Lila climbed. The fifth cell contained just a cot, a sink, and a dangling toilet. Nothing more.
She had arrived at a T. Off to the left, across the channel, the length of another hall stretched away. Far off, at the end of the hall, the beam of Lila’s flashlight found what appeared to be a pile of laundry—a body or bodies, she thought, the remains of the other explorers. Was that Nell Seeger’s puffy red jacket? Lila wasn’t sure, but as cold as it was, she could smell the beginnings of decomp. They had been tossed around until they snapped and then probably tossed around some more. There was nothing to do but leave them there.
Something moved amid the pile and she heard squeaking. The prison’s rats had survived the tumult, it seemed.
Lila climbed some more. Each metal grid seemed to give more under her weight, creaking longer and higher with every push-off. The sixth cell was empty and so were the seventh and the eighth and the ninth. It’s always the last place you check, isn’t it? It’s always on the top shelf of the closet at the very back. It’s always the bottom file in the stack.
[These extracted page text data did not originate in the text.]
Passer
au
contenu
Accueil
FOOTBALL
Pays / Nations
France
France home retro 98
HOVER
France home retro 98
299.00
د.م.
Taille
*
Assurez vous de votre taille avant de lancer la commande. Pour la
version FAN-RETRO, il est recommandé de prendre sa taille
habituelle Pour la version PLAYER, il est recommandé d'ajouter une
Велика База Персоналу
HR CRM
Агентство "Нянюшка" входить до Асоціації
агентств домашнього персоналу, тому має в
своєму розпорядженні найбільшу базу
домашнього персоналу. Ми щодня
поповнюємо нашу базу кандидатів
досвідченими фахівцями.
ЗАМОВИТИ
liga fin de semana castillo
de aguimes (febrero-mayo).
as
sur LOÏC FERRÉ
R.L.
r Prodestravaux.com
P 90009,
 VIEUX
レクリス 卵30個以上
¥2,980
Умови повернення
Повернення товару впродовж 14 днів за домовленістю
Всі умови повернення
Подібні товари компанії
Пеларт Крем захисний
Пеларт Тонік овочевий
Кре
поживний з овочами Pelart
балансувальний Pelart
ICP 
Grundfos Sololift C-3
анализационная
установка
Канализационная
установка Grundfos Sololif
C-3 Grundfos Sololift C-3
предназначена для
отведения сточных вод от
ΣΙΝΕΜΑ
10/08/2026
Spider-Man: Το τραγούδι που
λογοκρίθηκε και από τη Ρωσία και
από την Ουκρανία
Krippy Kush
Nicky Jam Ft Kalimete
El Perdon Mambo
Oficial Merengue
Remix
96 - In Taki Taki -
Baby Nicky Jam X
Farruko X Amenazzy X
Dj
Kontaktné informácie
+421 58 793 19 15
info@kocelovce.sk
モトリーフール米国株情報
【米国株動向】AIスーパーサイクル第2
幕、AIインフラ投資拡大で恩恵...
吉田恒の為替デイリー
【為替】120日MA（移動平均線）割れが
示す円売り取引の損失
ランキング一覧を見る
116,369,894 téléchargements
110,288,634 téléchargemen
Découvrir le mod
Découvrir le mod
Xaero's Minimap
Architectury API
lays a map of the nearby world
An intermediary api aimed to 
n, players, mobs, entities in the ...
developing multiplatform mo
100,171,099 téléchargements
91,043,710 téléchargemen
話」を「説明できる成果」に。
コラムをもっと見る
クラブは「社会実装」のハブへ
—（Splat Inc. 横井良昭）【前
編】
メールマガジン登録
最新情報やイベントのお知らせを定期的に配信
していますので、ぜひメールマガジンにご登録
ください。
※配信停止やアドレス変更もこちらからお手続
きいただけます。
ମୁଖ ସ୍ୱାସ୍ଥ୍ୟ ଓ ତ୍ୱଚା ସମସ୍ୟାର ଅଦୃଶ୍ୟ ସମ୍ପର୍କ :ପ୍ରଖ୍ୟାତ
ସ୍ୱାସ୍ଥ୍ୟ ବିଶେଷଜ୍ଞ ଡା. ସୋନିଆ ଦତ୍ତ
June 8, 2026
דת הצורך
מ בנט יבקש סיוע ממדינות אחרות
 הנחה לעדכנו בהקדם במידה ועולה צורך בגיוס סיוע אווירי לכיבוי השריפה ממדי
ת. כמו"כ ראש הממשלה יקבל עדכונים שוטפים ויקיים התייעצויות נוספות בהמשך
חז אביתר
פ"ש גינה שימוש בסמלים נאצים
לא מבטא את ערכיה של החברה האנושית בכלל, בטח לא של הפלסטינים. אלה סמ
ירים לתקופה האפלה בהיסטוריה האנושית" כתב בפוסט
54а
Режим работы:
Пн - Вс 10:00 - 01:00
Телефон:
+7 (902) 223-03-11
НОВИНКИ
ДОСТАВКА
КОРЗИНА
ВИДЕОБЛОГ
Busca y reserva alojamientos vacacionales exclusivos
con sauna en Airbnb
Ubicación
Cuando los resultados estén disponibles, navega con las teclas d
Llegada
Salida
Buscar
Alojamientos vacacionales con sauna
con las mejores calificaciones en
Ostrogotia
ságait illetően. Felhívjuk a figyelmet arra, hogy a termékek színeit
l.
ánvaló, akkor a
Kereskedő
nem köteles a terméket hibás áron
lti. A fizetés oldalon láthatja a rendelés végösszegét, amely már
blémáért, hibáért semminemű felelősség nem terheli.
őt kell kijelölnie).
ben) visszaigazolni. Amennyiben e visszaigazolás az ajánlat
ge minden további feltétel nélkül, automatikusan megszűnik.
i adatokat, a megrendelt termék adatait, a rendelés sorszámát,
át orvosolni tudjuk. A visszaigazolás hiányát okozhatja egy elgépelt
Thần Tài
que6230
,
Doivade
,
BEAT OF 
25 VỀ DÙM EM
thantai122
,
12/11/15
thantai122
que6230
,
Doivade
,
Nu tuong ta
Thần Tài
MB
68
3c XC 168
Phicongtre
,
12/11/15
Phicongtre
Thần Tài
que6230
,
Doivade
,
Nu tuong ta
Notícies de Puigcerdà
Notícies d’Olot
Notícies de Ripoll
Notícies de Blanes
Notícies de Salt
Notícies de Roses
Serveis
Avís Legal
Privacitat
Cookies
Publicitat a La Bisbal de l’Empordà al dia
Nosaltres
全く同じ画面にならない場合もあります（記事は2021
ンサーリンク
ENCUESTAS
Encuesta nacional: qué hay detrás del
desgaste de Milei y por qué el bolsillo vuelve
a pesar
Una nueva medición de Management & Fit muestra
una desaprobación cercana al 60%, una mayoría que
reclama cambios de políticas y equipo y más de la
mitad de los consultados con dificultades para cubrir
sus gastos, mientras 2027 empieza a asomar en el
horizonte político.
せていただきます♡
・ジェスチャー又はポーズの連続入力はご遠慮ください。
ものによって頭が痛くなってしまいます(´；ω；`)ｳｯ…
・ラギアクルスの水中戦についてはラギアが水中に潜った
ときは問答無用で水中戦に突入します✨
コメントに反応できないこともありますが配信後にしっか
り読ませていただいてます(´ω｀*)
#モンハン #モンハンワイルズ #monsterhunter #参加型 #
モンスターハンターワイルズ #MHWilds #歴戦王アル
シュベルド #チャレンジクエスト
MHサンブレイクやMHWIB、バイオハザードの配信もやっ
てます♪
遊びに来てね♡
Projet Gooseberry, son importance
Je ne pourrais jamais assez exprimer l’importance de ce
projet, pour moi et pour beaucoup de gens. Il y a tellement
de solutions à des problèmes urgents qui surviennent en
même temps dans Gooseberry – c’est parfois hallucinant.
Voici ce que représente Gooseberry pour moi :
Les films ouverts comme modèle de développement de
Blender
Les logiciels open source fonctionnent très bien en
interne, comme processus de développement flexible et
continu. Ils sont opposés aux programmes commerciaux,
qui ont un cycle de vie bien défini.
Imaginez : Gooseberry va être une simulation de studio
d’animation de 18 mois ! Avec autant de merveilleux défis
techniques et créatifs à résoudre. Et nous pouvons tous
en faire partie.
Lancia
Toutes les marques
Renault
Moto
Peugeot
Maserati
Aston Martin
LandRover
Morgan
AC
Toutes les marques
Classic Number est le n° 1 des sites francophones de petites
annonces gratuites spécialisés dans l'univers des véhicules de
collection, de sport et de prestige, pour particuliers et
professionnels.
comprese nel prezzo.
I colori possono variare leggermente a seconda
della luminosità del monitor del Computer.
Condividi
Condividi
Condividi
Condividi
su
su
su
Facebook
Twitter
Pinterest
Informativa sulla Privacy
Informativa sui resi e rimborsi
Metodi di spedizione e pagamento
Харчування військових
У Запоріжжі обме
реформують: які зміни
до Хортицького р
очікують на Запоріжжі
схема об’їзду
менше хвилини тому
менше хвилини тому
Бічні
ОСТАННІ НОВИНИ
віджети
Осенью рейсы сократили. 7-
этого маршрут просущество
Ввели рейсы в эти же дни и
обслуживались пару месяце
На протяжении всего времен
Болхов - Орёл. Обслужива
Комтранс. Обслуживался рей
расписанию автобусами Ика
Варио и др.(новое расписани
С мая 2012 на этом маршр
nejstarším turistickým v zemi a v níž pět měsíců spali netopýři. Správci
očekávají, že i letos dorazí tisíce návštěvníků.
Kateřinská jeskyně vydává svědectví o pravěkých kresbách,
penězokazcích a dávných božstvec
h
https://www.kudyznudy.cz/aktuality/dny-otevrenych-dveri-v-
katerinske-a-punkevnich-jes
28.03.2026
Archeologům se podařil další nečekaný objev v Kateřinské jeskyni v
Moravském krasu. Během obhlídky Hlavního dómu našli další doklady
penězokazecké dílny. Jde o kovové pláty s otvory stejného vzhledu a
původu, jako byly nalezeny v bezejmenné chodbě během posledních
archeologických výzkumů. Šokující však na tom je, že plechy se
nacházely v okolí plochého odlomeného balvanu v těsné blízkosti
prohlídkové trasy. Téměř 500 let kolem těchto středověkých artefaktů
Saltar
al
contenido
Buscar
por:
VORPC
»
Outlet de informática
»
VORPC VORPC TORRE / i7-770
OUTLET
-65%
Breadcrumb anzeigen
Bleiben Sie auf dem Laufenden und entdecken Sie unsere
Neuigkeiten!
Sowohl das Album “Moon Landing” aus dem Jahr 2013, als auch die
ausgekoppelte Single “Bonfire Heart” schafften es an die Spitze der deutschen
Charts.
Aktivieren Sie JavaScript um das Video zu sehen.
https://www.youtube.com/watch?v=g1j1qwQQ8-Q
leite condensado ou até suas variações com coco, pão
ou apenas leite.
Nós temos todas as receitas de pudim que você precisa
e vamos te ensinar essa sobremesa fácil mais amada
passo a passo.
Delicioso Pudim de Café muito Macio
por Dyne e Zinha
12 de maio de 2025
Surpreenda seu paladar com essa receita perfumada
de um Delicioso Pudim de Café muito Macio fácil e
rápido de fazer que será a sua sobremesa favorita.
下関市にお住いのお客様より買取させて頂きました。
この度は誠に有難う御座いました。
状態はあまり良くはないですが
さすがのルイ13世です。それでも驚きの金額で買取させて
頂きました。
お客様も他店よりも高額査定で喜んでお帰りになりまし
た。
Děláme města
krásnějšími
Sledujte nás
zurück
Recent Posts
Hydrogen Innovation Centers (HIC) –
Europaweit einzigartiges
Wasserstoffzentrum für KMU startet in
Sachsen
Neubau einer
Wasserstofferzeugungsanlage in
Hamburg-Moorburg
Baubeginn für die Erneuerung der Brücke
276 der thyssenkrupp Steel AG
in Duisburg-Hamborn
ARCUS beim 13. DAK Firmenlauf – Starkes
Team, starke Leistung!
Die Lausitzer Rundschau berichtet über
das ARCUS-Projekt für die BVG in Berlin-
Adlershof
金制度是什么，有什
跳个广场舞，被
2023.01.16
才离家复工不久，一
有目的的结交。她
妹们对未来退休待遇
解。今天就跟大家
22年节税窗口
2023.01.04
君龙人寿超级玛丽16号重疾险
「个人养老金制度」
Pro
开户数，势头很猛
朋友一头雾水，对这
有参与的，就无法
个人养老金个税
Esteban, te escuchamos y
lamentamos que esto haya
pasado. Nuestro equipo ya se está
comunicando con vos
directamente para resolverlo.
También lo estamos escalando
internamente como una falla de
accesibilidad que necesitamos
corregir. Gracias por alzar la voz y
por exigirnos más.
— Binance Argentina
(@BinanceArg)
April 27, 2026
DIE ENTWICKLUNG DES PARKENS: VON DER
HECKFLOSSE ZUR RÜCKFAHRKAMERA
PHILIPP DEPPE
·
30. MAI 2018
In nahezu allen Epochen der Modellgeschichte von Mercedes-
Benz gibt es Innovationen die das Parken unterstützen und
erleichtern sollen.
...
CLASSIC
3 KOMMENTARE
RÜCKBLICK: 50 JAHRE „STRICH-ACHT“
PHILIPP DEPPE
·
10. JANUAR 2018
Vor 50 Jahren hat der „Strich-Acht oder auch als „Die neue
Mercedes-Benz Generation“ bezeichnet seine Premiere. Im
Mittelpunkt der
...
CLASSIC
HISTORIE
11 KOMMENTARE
It’s always in the littlest, least-used pocket of the knapsack.
If she fell now, at least she’d die instantaneously.
You always—always, always, always—fall from the topmost grid of the ceiling that you’re using for a ladder in the hall of the maximum security prison that has gone sliding down the unstable remains of a former coal mountain.
But she decided she was not going to quit now. She had killed Jessica Elway to defend herself. She had been the first female police sheriff in the history of Dooling County. She had clapped handcuffs on the Griner brothers, and when Low Griner had told her to go fuck herself, she had laughed in his face. A few more feet wasn’t going to stop her.
And it didn’t.
She leaned out into the dark, swinging free as if unfurled by a dance partner, and cast the beam of her flashlight through the window of the tenth cell door.
The blow-up doll had come to rest with its face against the glass. Its cherry red lips were a bow of surprise, made for fellatio; its eyes were a thoughtless and seductive Betty Boop blue. A draft from somewhere caused it to nod its empty head and shrug its pink shoulders. A sticker on its head was printed with the label, Happy 40th Birthday, Larry!
12
“Come on now, Lila,” said Tiffany. Her voice drifted up from the well. “Just take one step and then worry about the next step.”